If we queer our gaze we begin to see that in the contemporary neurosciences, there is some gender trouble going on (Dussauge and Kaiser 2012). Second Wave Feminism has aggressively countered the repeated use of biological descriptions of the human. Biologists Bagemihl and Roughgarden in 1999 and 2004 respectively, have autocritically noted the deterministic tendency which attempts to explain and justify everything outside the heterosexual norm. Queer scholarship needs to engage more deeply with neuroscientific scholarship, because, at stake are not only the political consequences of the naturalisation of gender and sexuality norms, but also the scientific character of knowledge production in biological sciences (Dussauge and Kaiser 2012). 

Current neuroscience research speaks of how sex/gender is “in” the brain and not “of” the brain. Socio-medical scientist Rebecca Jordan-Young (2010) has conducted an extensive review of the published evidence for the “brain organization theory,” the model according to which prenatal-hormonal levels categorically sex the human brain before birth as female or male, respectively. In this model, the sexed brain that people are born with directs their behaviour throughout life—including sexual behaviour and preference—along two main scripts, female and male. According to Jordan-Young, not only does the available evidence reject the brain organisation theory but as a whole, the huge range of neuroscientific results actually disproves this theory. To explain this discrepancy between what neuroscientific studies claim to prove and what they actually support, Jordan-Young invokes, among other problems, methodological inconsistencies including sweeping, changing, stereotypical, and often implicit definitions of gender and sexuality (Dussauge and Kaiser 2012).  Shaywitz (1995), is a commonly cited example, who has been well critiqued by Mikkel Wallentin in 2008 for losing on some primary questions and putting forth a biased research narrative (Wallentin 2009). One reason that has been attributed for research flying around that shows these differences is a publication bias Studies showing differences are more likely to be published. Deboleena Roy argues from a more radical feminist approach that this bias stems from an unnuanced understanding of what these differences are, and illustrates the necessity of a feminist interjection to such studies which promote putative inferences through constructed (but not performed) research (Roy 2012).

It is important to remember historical issues which make the queer interjection to neurosciences necessary: for example, the practice of lobotomy on non-heterosexual individuals in 1940, or the quest for the “gay brain” in the 1970s (Colville 2016). Labelling somewhere has been used by scientists—and neuroscientists in particular—to feel comforted with a projected ease of understanding—“if I can call it something, I have understood it.” 

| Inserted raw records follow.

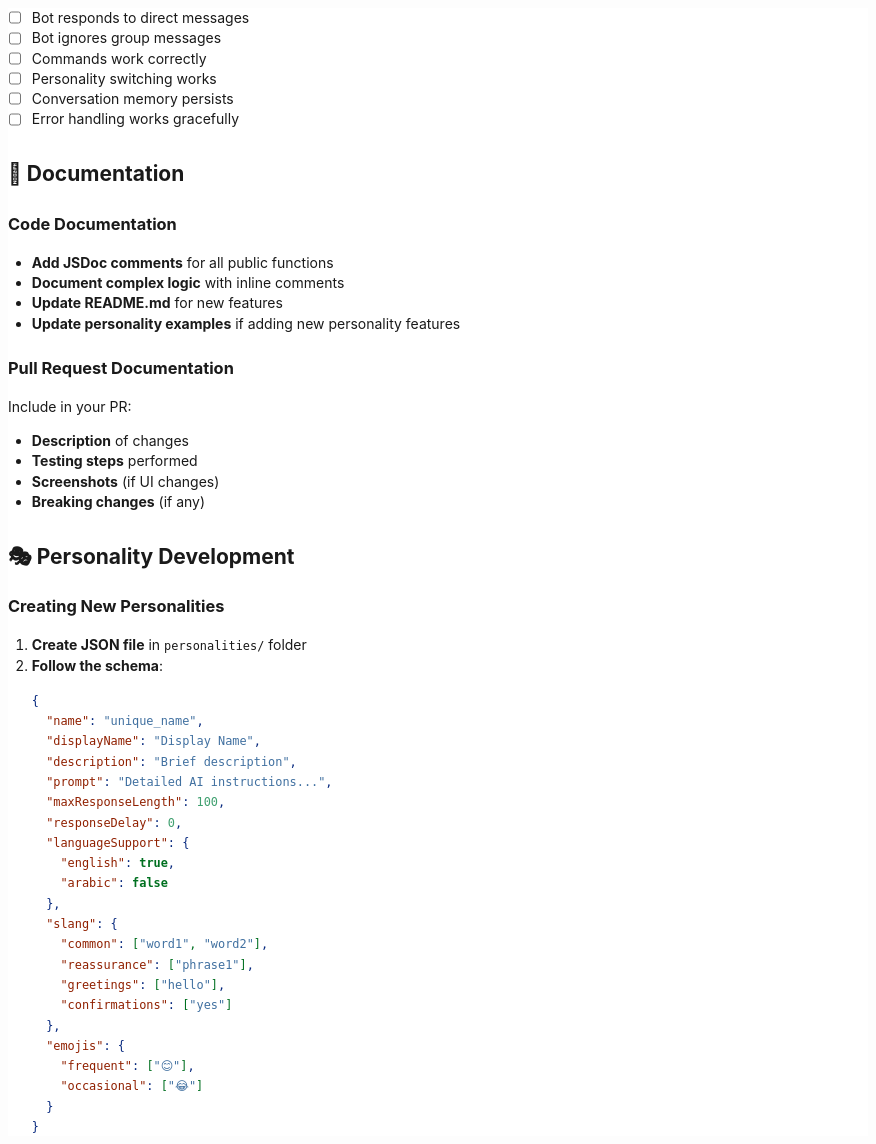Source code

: - [ ] Bot responds to direct messages
- [ ] Bot ignores group messages
- [ ] Commands work correctly
- [ ] Personality switching works
- [ ] Conversation memory persists
- [ ] Error handling works gracefully

## 📝 Documentation

### Code Documentation

- **Add JSDoc comments** for all public functions
- **Document complex logic** with inline comments
- **Update README.md** for new features
- **Update personality examples** if adding new personality features

### Pull Request Documentation

Include in your PR:

- **Description** of changes
- **Testing steps** performed
- **Screenshots** (if UI changes)
- **Breaking changes** (if any)

## 🎭 Personality Development

### Creating New Personalities

1. **Create JSON file** in `personalities/` folder
2. **Follow the schema**:
   ```json
   {
     "name": "unique_name",
     "displayName": "Display Name",
     "description": "Brief description",
     "prompt": "Detailed AI instructions...",
     "maxResponseLength": 100,
     "responseDelay": 0,
     "languageSupport": {
       "english": true,
       "arabic": false
     },
     "slang": {
       "common": ["word1", "word2"],
       "reassurance": ["phrase1"],
       "greetings": ["hello"],
       "confirmations": ["yes"]
     },
     "emojis": {
       "frequent": ["😊"],
       "occasional": ["😂"]
     }
   }
   ```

Positioning and Further Scopes 

We need to assess our biases to understand if we can find the resultants of our hypothesising in the brain. The knowledge-gaining procedures need to be redefined, and we need to find out more ways to theorise and produce knowledge, which has been the hub of discussion in feminist neurosciences. 
Arguments from the neurofeminist field generally project to scientists an anxiety as a result of militant criticism, and variable distancing, which results in unnuanced defence from both sides and an unresolved agitation. To shed this anxiety off is to transgress in one way, the other way is to continue the engagement. Further research can develop scholarly nuance on various other issues located in the political contexts of neural and cognitive sciences, and must be pursued academically with rigorous activist input.